(Input Opens)
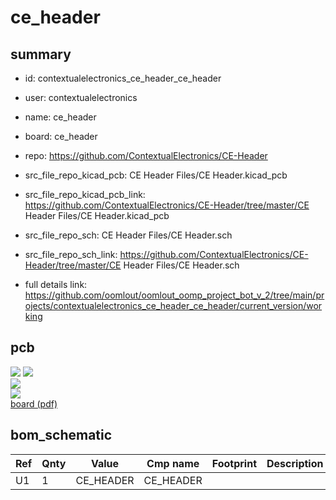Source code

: # ce_header
 
## summary 
* id: contextualelectronics_ce_header_ce_header
* user: contextualelectronics
* name: ce_header
* board: ce_header
* repo: https://github.com/ContextualElectronics/CE-Header
* src_file_repo_kicad_pcb: CE Header Files/CE Header.kicad_pcb
* src_file_repo_kicad_pcb_link: https://github.com/ContextualElectronics/CE-Header/tree/master/CE Header Files/CE Header.kicad_pcb


* src_file_repo_sch: CE Header Files/CE Header.sch
* src_file_repo_sch_link: https://github.com/ContextualElectronics/CE-Header/tree/master/CE Header Files/CE Header.sch
* full details link: https://github.com/oomlout/oomlout_oomp_project_bot_v_2/tree/main/projects/contextualelectronics_ce_header_ce_header/current_version/working  



## pcb  
![](working_3d_600.png) 
![](working_3d_front_600.png)  
![](working_3d_back_600.png)  
![](working_600.png)  
[board (pdf)](working.pdf)  


## bom_schematic
| Ref | Qnty | Value | Cmp name | Footprint | Description | Vendor | DNP | 
| --- | --- | --- | --- | --- | --- | --- | --- | 
| U1 | 1 | CE_HEADER | CE_HEADER |  |  |  |  | 



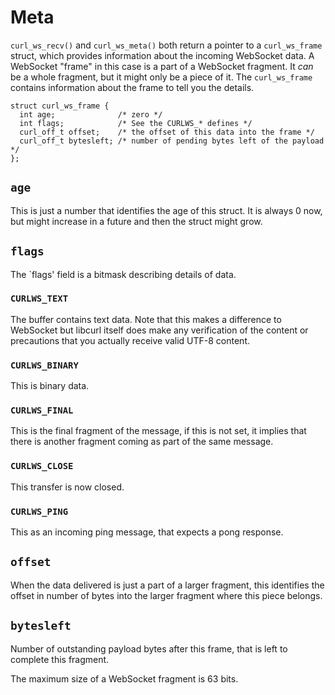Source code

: # Meta

`curl_ws_recv()` and `curl_ws_meta()` both return a pointer to a
`curl_ws_frame` struct, which provides information about the incoming
WebSocket data. A WebSocket "frame" in this case is a part of a WebSocket
fragment. It *can* be a whole fragment, but it might only be a piece of
it. The `curl_ws_frame` contains information about the frame to tell you the
details.

    struct curl_ws_frame {
      int age;              /* zero */
      int flags;            /* See the CURLWS_* defines */
      curl_off_t offset;    /* the offset of this data into the frame */
      curl_off_t bytesleft; /* number of pending bytes left of the payload */
    };

## `age`

This is just a number that identifies the age of this struct. It is always 0
now, but might increase in a future and then the struct might grow.

## `flags`

The `flags' field is a bitmask describing details of data.

### `CURLWS_TEXT`
The buffer contains text data. Note that this makes a difference to WebSocket
but libcurl itself does make any verification of the content or precautions
that you actually receive valid UTF-8 content.

### `CURLWS_BINARY`
This is binary data.

### `CURLWS_FINAL`
This is the final fragment of the message, if this is not set, it implies that
there is another fragment coming as part of the same message.
 
### `CURLWS_CLOSE`
This transfer is now closed.

### `CURLWS_PING`
This as an incoming ping message, that expects a pong response.

## `offset`

When the data delivered is just a part of a larger fragment, this identifies
the offset in number of bytes into the larger fragment where this piece
belongs.

## `bytesleft`

Number of outstanding payload bytes after this frame, that is left to complete
this fragment.

The maximum size of a WebSocket fragment is 63 bits.
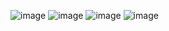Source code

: ![image](https://github.com/user-attachments/assets/c6f54759-e9f2-4812-a992-b8c637f28bad)
![image](https://github.com/user-attachments/assets/01e3913a-6266-474a-b891-582592612410)
![image](https://github.com/user-attachments/assets/ecde4fea-b61d-469b-bdf0-9e3fa5491ab2)
![image](https://github.com/user-attachments/assets/d9817cc5-f491-43fc-86f4-3ebeaadac865)

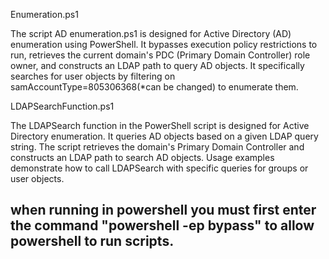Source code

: Enumeration.ps1

The script AD enumeration.ps1 is designed for Active Directory (AD) enumeration using PowerShell. It bypasses execution policy restrictions to run, retrieves the current domain's PDC (Primary Domain Controller) role owner, and constructs an LDAP path to query AD objects. It specifically searches for user objects by filtering on samAccountType=805306368(*can be changed) to enumerate them. 

LDAPSearchFunction.ps1

The LDAPSearch function in the PowerShell script is designed for Active Directory enumeration. It queries AD objects based on a given LDAP query string. The script retrieves the domain's Primary Domain Controller and constructs an LDAP path to search AD objects. Usage examples demonstrate how to call LDAPSearch with specific queries for groups or user objects. 

## when running in powershell you must first enter the command "powershell -ep bypass" to allow powershell to run scripts.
(Input Closes)
→ **Goal of the exercise**: Wherever a picture appears in the records above, leave it out and transcribe everything else exactly.

→ **Reply to the task**:
Source code

: # ce_header
 
## summary 
* id: contextualelectronics_ce_header_ce_header
* user: contextualelectronics
* name: ce_header
* board: ce_header
* repo: https://github.com/ContextualElectronics/CE-Header
* src_file_repo_kicad_pcb: CE Header Files/CE Header.kicad_pcb
* src_file_repo_kicad_pcb_link: https://github.com/ContextualElectronics/CE-Header/tree/master/CE Header Files/CE Header.kicad_pcb


* src_file_repo_sch: CE Header Files/CE Header.sch
* src_file_repo_sch_link: https://github.com/ContextualElectronics/CE-Header/tree/master/CE Header Files/CE Header.sch
* full details link: https://github.com/oomlout/oomlout_oomp_project_bot_v_2/tree/main/projects/contextualelectronics_ce_header_ce_header/current_version/working  



## pcb  
![](working_3d_600.png) 
![](working_3d_front_600.png)  
![](working_3d_back_600.png)  
![](working_600.png)  
[board (pdf)](working.pdf)  


## bom_schematic
| Ref | Qnty | Value | Cmp name | Footprint | Description | Vendor | DNP | 
| --- | --- | --- | --- | --- | --- | --- | --- | 
| U1 | 1 | CE_HEADER | CE_HEADER |  |  |  |  | 



Source code

: # Meta

`curl_ws_recv()` and `curl_ws_meta()` both return a pointer to a
`curl_ws_frame` struct, which provides information about the incoming
WebSocket data. A WebSocket "frame" in this case is a part of a WebSocket
fragment. It *can* be a whole fragment, but it might only be a piece of
it. The `curl_ws_frame` contains information about the frame to tell you the
details.

    struct curl_ws_frame {
      int age;              /* zero */
      int flags;            /* See the CURLWS_* defines */
      curl_off_t offset;    /* the offset of this data into the frame */
      curl_off_t bytesleft; /* number of pending bytes left of the payload */
    };

## `age`

This is just a number that identifies the age of this struct. It is always 0
now, but might increase in a future and then the struct might grow.

## `flags`

The `flags' field is a bitmask describing details of data.

### `CURLWS_TEXT`
The buffer contains text data. Note that this makes a difference to WebSocket
but libcurl itself does make any verification of the content or precautions
that you actually receive valid UTF-8 content.

### `CURLWS_BINARY`
This is binary data.

### `CURLWS_FINAL`
This is the final fragment of the message, if this is not set, it implies that
there is another fragment coming as part of the same message.
 
### `CURLWS_CLOSE`
This transfer is now closed.

### `CURLWS_PING`
This as an incoming ping message, that expects a pong response.

## `offset`

When the data delivered is just a part of a larger fragment, this identifies
the offset in number of bytes into the larger fragment where this piece
belongs.

## `bytesleft`

Number of outstanding payload bytes after this frame, that is left to complete
this fragment.

The maximum size of a WebSocket fragment is 63 bits.
Source code

: ![image](https://github.com/user-attachments/assets/c6f54759-e9f2-4812-a992-b8c637f28bad)
![image](https://github.com/user-attachments/assets/01e3913a-6266-474a-b891-582592612410)
![image](https://github.com/user-attachments/assets/ecde4fea-b61d-469b-bdf0-9e3fa5491ab2)
![image](https://github.com/user-attachments/assets/d9817cc5-f491-43fc-86f4-3ebeaadac865)

Source code

: Enumeration.ps1

The script AD enumeration.ps1 is designed for Active Directory (AD) enumeration using PowerShell. It bypasses execution policy restrictions to run, retrieves the current domain's PDC (Primary Domain Controller) role owner, and constructs an LDAP path to query AD objects. It specifically searches for user objects by filtering on samAccountType=805306368(*can be changed) to enumerate them. 

LDAPSearchFunction.ps1

The LDAPSearch function in the PowerShell script is designed for Active Directory enumeration. It queries AD objects based on a given LDAP query string. The script retrieves the domain's Primary Domain Controller and constructs an LDAP path to search AD objects. Usage examples demonstrate how to call LDAPSearch with specific queries for groups or user objects. 

## when running in powershell you must first enter the command "powershell -ep bypass" to allow powershell to run scripts.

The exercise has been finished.